2019: The Year in Apps (Premium)

2019 was a confusing year for apps. The Universal Windows Platform (UWP) was declared dead. Progressive Web Apps (PWAs) didn’t take off in any meaningful way, again. Mac Catalyst landed with a thud. And Linux apps, inexplicably, were everywhere.

Only people like you and me worry about this stuff, of course. To most users, apps are apps are apps, and how an app is made—or how an app is not made—doesn’t matter in the slightest. What does matter is that the apps users want are available on the platforms they use.

Granted, that’s never been a problem for the most part. But this debate about UWP, PWA, and Catalyst—and about related topics like Kotlin and Swift, Flutter and Xamarin, the return of Windows Forms and Windows Presentation Foundation (WPF), and more—is still very important. Whatever your opinion of the viability of any of these technologies or of the different platforms on which they run, 2019 was also a fascinating year for apps.

It was a year in which apps crossed boundaries, from iPad apps in the Mac App Store (Catalyst) to PWAs in the Microsoft Store. A year in which developers could use environments like Flutter to writes apps that run anywhere on mobile and, soon, anywhere period. A year in which cross-play gaming came into its own, with gamers competing against gamers on other platforms. (Even the latest Call of Duty title allows gamers to compete across Xbox, PlayStation, and PC. This is a revolution.)

For those in the Microsoft world, 2019 may have seemed like another year of retreat. Microsoft gutted UWP by stripping it of all its unique functionality and making it available to developers still using other (mostly older) frameworks, an acknowledgment that its previous strategy failed.
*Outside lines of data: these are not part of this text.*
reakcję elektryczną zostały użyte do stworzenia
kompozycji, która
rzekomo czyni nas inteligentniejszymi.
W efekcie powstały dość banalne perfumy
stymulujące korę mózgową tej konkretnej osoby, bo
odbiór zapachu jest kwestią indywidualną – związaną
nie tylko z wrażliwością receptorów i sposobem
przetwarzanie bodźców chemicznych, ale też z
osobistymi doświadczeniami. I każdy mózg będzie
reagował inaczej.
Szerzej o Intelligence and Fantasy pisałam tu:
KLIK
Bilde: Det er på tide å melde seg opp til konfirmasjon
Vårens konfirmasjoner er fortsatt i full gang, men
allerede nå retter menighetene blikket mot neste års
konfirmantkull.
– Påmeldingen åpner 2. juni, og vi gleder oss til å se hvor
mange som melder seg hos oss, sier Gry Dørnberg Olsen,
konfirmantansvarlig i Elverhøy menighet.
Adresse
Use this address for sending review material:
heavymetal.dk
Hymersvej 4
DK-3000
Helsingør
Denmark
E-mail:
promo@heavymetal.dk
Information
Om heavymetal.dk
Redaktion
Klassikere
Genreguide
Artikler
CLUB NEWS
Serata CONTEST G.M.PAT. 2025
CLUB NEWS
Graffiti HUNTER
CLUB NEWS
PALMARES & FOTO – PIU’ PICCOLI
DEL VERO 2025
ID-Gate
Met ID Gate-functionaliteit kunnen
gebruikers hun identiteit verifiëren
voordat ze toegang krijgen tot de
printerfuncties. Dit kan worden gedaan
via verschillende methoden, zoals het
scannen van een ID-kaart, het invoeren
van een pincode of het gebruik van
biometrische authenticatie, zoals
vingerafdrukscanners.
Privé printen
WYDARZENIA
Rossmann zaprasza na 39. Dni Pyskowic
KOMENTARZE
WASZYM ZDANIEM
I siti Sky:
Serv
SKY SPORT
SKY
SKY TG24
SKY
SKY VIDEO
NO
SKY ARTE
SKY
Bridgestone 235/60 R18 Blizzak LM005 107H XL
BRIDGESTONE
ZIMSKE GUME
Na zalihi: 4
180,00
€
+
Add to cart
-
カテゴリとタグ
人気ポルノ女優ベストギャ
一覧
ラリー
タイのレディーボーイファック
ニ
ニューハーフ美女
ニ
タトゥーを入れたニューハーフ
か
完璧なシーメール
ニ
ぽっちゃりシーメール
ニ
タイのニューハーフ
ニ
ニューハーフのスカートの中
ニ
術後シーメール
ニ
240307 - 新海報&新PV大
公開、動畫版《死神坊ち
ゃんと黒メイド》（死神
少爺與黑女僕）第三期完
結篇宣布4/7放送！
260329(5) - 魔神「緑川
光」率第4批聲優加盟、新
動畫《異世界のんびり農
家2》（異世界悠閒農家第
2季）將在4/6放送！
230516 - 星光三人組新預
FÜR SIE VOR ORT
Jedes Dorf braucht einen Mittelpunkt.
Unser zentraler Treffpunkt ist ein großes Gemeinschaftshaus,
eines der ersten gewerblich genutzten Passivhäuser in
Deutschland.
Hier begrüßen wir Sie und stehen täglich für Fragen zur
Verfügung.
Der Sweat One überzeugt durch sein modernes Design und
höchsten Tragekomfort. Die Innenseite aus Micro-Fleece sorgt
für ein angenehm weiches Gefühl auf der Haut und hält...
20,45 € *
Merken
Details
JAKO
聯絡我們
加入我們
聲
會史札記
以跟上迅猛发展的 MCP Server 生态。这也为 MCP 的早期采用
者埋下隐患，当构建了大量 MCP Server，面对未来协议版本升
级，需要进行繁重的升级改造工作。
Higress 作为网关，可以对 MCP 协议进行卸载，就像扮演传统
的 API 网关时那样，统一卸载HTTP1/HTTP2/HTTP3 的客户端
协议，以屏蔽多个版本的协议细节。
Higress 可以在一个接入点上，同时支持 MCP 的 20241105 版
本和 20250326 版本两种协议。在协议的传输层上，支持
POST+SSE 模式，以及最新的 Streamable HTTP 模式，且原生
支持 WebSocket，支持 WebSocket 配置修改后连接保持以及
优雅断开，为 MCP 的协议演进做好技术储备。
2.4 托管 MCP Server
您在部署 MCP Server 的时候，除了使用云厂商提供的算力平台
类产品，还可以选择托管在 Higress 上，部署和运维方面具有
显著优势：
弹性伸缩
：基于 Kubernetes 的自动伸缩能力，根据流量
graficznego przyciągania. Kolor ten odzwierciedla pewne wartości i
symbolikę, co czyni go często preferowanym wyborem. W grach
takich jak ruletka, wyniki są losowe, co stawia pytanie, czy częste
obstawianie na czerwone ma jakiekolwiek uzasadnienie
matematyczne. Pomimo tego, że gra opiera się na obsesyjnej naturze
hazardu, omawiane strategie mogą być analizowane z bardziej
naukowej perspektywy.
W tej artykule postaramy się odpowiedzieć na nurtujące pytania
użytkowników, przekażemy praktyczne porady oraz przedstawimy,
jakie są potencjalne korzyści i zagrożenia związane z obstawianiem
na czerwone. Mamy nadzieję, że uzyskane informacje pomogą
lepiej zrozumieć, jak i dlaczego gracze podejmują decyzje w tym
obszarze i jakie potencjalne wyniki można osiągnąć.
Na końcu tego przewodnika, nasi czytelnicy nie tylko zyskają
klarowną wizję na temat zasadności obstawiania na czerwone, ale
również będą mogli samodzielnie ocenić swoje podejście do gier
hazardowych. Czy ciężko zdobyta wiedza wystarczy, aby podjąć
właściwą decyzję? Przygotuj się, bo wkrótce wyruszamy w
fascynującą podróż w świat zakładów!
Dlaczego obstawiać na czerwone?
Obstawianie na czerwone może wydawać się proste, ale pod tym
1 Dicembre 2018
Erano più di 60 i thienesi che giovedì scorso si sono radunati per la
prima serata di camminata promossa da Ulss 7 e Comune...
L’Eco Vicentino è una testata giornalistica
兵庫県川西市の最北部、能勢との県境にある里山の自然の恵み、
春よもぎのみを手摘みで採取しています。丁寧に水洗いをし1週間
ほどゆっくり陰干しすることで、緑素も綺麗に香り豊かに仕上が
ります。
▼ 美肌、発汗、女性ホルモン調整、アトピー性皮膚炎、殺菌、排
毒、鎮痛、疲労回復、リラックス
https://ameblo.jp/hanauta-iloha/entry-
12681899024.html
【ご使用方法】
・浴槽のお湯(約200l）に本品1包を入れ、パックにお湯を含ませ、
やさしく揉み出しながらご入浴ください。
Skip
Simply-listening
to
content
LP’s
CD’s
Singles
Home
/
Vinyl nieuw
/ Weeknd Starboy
PWAs were going to be the next big thing, but we were in a holding pattern all year thanks (I assume) to Microsoft’s switchover to the Chromium codebase in Edge. And Microsoft’s defeat in mobile left it in a weakened position to influence the technologies that developers use in that space.

But each of these setbacks has a silver lining of sorts. UWP’s failure caused Microsoft to finally accept that its own developer base had rejected mobile apps on Windows and wanted that functionality in the environments they continue to rely on. Microsoft’s embrace of Chromium will ultimately speed the availability of PWAs and other web apps, not just on Windows but across platforms. And while Microsoft’s Xamarin platform will never take over on mobile, it does provide a path forward for .NET developers and can sit next to other cross-platform solutions like Flutter and let developers focus more on their solutions than on the differences between platforms.

What this all points to, as we close out 2019, is that the Microsoft apps space is finally where it should have been when Microsoft launched Windows 10 in 2015. That may seem like a pyrrhic victory of sorts, but at least it’s finally happening. And with Windows 10X and Surface Neo arriving in 2020, we’ll see how that sea change impacts app development for that platform. I bet it doesn’t look like the UWP-only dreams of 2014-2015.

And let’s not forget Linux. We may never really see “the year of desktop Linux,” but Microsoft went from adding Linux app support in Windows 10 via the Windows Subsystem for Linux (WSL) to adding a full-blown Linux kernel to Windows 10 in WSL 2. There is perhaps no crazier example of worlds colliding in the apps space than this technology.

But Microsoft, of course, isn’t the biggest player in apps. Thanks to their dominant mobile platforms, both Google and Android play bigger roles in apps. Both have stepped up their own cross-platform efforts, Google with Flutter and Android apps on Chrome OS, and Apple with Catalyst and its begrudging support of PWAs. And both provide mammoth online stores that are absolutely packed with apps made with all kinds of languages, frameworks, and environments.

What this all points to, I think, is a general maturation, not just within Microsoft but across the industry. Developers can reach their users wherever they are, using the tools, frameworks, and services that they prefer. And the choices are only expanding. That’s good for developers, and for users. And for the platform makers too, though Apple always seems to need a nudge on that one.

Ultimately, while I’m surprised by the slow pace of PWA and Catalyst usage, I do feel that these kinds of cross-platform solutions have legs, and will become more popular moving forward. Sun’s vision of “write once, run everywhere” isn’t a reality today in 2019. But it could be—and should be—in the near future.